▶ Selected excerpt
== Segment start ==
Burlesque was taken to America from Britain in the late 1860s by Lydia Thompson and her British Blondes, a troupe who spoofed traditional theatrical productions and featured ladies performing men's roles, in costumes considered revealing for the time period. American burlesque soon assimilated music hall, minstrel shows, striptease, comedy and cabaret styles to evolve from the follies of the twenties and thirties to the girlie shows of the 40s and 50s, which eventually gave way to the modern strip club. The striptease element of burlesque became subject to extensive local legislation, leading to a theatrical form that titillated without falling foul of censors.

By the late 1930s, a social crackdown on burlesque shows began their gradual decline. The shows had slowly changed from ensemble ribald variety performances to simple performances focusing mostly on the striptease. In New York, Mayor Fiorello LaGuardia clamped down on burlesque, effectively putting it out of business by the early 1940s. Burlesque lingered on elsewhere in the U.S., increasingly neglected, and by the 1970s, with nudity commonplace in theatres, American burlesque reached "its final, shabby demise".
== Segment end ==
▶ Required tasks
(a) Retype the passage on burlesque, starting at "Burlesque was taken" and ending at "foul of censors.".
(b) Does the passage on burlesque agree with each statement below? Answer yes or no, and quote the words that decide it.
(i) Lydia Thompson's troupe featured women performing men's roles.
(ii) In New York, burlesque was effectively out of business by the early 1950s.
(iii) The shows had changed into simple performances focusing mostly on the striptease.
(c) Carry on the passage on burlesque from the end of its last sentence.

Recorded data
== Segment start ==
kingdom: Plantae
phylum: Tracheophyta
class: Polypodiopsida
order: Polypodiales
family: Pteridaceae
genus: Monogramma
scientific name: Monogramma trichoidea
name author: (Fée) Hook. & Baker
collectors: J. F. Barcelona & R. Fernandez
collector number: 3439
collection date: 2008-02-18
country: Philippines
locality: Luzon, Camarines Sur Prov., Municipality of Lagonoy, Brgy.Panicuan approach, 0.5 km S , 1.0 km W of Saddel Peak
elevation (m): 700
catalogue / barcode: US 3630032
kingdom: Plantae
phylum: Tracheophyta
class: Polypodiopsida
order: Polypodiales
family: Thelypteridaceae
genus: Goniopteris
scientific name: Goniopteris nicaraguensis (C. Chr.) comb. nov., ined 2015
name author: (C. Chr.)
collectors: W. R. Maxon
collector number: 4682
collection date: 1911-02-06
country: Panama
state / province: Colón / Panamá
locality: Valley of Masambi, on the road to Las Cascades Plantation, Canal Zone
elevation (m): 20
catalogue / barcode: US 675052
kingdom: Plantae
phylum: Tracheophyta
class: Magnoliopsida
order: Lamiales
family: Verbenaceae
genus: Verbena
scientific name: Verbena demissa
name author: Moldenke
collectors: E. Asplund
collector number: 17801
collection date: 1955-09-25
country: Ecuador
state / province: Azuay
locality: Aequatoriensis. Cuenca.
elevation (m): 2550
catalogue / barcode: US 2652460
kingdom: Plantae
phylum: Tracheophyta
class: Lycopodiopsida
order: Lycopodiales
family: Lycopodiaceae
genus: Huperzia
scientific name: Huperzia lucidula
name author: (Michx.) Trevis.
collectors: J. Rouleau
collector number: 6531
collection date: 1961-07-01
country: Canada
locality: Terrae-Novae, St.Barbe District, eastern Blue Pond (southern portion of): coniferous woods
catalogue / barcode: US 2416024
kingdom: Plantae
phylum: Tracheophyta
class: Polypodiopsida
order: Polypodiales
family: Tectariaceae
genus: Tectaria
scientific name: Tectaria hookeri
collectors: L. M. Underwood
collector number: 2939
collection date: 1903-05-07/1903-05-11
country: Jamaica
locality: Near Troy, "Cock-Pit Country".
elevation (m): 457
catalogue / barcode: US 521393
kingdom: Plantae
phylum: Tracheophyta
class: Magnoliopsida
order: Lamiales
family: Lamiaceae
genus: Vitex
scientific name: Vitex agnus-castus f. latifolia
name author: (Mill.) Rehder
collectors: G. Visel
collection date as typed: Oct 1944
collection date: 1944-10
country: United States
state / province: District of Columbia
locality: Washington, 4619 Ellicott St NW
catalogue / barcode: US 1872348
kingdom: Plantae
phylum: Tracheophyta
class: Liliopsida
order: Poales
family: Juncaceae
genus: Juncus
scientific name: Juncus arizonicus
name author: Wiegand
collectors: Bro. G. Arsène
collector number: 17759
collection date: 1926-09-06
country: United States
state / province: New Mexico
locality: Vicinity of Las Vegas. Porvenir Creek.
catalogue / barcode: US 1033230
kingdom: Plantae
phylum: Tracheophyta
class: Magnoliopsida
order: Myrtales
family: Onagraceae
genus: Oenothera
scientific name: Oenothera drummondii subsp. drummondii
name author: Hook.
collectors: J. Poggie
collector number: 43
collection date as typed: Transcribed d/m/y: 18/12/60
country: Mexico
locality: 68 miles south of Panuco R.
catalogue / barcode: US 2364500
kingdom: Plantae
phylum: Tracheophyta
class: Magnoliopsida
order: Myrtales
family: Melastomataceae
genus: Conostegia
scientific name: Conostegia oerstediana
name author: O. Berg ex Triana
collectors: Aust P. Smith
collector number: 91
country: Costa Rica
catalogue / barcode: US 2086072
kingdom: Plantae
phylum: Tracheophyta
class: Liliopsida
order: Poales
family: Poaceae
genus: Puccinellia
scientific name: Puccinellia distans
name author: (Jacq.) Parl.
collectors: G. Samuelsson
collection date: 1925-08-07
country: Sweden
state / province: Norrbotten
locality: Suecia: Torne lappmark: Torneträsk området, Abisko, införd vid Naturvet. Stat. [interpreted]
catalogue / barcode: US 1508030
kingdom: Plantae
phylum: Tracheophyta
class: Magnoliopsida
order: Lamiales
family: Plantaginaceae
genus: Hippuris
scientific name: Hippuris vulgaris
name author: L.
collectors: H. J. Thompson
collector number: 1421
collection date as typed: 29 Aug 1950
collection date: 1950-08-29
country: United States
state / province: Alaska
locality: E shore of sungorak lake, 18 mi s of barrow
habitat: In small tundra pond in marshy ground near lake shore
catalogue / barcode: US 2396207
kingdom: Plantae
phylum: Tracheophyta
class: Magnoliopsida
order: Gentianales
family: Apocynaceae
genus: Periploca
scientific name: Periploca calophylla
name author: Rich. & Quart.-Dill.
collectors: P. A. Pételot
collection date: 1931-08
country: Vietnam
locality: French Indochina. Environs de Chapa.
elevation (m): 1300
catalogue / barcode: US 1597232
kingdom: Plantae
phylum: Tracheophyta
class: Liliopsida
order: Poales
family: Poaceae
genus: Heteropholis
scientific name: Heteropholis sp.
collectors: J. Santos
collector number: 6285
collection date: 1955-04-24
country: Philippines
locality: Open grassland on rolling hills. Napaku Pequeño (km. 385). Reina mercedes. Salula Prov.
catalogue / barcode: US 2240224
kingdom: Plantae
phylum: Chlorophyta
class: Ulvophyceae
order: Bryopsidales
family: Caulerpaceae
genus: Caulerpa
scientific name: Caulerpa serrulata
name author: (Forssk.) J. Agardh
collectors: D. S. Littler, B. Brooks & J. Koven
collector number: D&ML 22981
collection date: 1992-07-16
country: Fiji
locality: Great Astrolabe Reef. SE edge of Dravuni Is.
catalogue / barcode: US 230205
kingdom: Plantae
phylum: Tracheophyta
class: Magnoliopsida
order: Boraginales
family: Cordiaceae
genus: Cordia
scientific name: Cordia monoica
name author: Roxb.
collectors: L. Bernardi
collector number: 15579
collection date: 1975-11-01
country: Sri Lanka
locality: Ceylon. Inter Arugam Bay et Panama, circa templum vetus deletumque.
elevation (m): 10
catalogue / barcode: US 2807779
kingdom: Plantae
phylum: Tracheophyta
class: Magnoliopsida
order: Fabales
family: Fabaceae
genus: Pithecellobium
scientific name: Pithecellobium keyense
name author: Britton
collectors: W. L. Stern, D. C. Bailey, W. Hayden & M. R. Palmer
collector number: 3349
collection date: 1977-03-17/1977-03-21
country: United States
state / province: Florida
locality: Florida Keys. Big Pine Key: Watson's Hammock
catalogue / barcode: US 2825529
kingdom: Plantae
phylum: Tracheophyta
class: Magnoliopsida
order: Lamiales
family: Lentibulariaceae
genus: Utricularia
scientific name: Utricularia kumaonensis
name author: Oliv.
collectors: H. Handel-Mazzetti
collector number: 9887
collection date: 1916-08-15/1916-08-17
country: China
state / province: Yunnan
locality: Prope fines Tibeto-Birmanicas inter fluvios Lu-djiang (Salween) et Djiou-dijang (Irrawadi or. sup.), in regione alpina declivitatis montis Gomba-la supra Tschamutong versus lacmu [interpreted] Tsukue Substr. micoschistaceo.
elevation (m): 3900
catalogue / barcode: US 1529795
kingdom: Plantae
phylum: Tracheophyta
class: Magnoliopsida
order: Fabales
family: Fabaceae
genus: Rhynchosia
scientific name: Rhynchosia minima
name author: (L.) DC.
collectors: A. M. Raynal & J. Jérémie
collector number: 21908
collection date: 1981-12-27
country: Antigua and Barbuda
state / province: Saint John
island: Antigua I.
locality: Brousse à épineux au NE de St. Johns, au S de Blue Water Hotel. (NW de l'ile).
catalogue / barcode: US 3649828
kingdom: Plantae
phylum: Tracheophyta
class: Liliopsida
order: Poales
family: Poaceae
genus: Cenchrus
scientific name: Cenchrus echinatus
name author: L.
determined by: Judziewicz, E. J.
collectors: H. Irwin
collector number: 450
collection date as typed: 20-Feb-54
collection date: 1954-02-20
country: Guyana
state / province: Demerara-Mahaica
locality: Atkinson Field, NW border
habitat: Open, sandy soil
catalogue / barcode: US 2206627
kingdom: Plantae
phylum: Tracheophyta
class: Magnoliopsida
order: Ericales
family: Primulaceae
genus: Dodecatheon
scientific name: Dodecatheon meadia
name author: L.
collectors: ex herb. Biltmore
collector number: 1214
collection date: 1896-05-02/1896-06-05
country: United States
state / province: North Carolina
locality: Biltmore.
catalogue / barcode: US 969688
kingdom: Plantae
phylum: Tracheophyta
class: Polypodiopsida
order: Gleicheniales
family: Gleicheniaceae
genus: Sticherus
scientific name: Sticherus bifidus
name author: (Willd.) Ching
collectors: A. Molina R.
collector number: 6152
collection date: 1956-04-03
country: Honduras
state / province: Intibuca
== Segment end ==
▶ Answers below
(a)
Burlesque was taken to America from Britain in the late 1860s by Lydia Thompson and her British Blondes, a troupe who spoofed traditional theatrical productions and featured ladies performing men's roles, in costumes considered revealing for the time period. American burlesque soon assimilated music hall, minstrel shows, striptease, comedy and cabaret styles to evolve from the follies of the twenties and thirties to the girlie shows of the 40s and 50s, which eventually gave way to the modern strip club. The striptease element of burlesque became subject to extensive local legislation, leading to a theatrical form that titillated without falling foul of censors.

(b)
(i) Yes: "featured ladies performing men's roles"
(ii) No: "effectively putting it out of business by the early 1940s"
(iii) Yes: "simple performances focusing mostly on the striptease"

(c)
During its declining years and afterwards, films sought to capture the spirit of American burlesque. For example, in I'm No Angel (1933), Mae West performed a burlesque act. The 1943 film Lady of Burlesque depicts the back-stage life of burlesque performers. Pin-up girl Bettie Page's most famous features included Striporama (1953). In such films, the girls wore revealing costumes, but there was never any nudity. The Night They Raided Minsky's (1968) celebrates classic American burlesque.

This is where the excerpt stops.